“The battle of freedom is never done and the field never quiet,” and while ever sun and moon endure and man seeks to dominate his neighbour, so long in England shall men and women be found to resist such dominance. For “to meet such troubles and overcome them, or to die in strife with them—this is a great part of a man’s life.”

The End.

FOOTNOTES

[1] “By the mouth of the clergy spoke the voice of the helpless, defenceless multitudes who shared with them in the misery of living in a time when law was the feeblest and most untrustworthy stay of right, and men held everything at the mercy of masters, who had many desires and less scruples, were quickly and fiercely quarrelsome, impatient of control, superiority and quiet, and simply indifferent to the suffering, the fear, the waste that make bitter the days when society is enslaved to the terrible fascination of the sword.”—Church, Saint Anselm.
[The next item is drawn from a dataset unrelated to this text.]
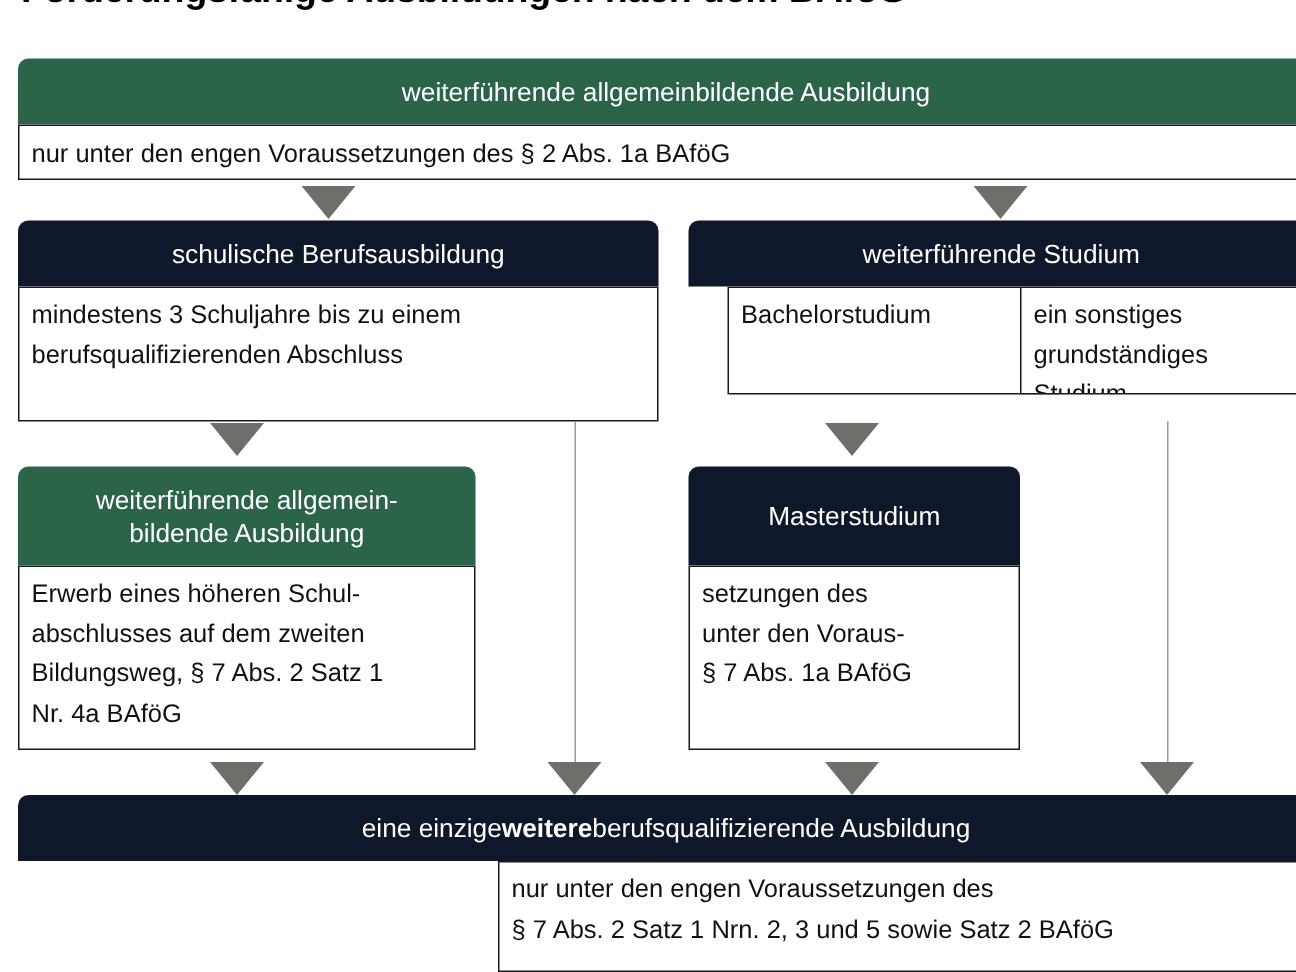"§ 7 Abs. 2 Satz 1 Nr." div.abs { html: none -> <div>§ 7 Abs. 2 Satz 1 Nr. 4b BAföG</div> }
“Unrestrained by religion, by principle or by policy, with no family interests to limit his greed, extravagance and hatred of his kind, a foul incarnation of selfishness in its most abhorrent form, the enemy of God and man, William Rufus gave to England and Christendom a pattern of absolutism.”—Stubbs, Constitutional History. Vol. I.

[2] No Archbishop of Canterbury has received the pallium since Cranmer, but the sign of it remains in the archiepiscopal arms of Canterbury.

[3] “No one in those days imagined Christianity without Christendom, and Christendom without a Pope: and all these bishops understood exactly as Anselm did the favourite papal text, ‘Thou art Peter, and on this rock I will build my Church.’ Nobody in those days doubted the divine authority of the Pope.”—Church, Saint Anselm.

[4] “The boldness of Anselm’s attitude not only broke the tradition of ecclesiastical servitude, but infused through the nation at large a new spirit of independence.”—J. R. Green.

[5] “When in Anglo-Norman times you speak of the ‘King’s Court,’ it is only a phrase for the king’s despotism.”—Sir F. Palgrave, History of Normandy and England.

[6] “The see of St. Peter was the acknowledged constitutional centre of spiritual law in the West.... It was looked upon as the guide and regulator of teaching, the tribunal and court from which issued the oracles of right and discipline, the judgment seat to which an appeal was open to all, and which gave sentence on wrong and vice without fear or favour, without respect of persons, even the highest and the mightiest.... If ever there was a time when the popes honestly endeavoured to carry out the idea of their office, it was just at this period of the Middle Ages. They attempted to erect an independent throne of truth and justice above the passions and the force which reigned in the world around.”—Church, Saint Anselm.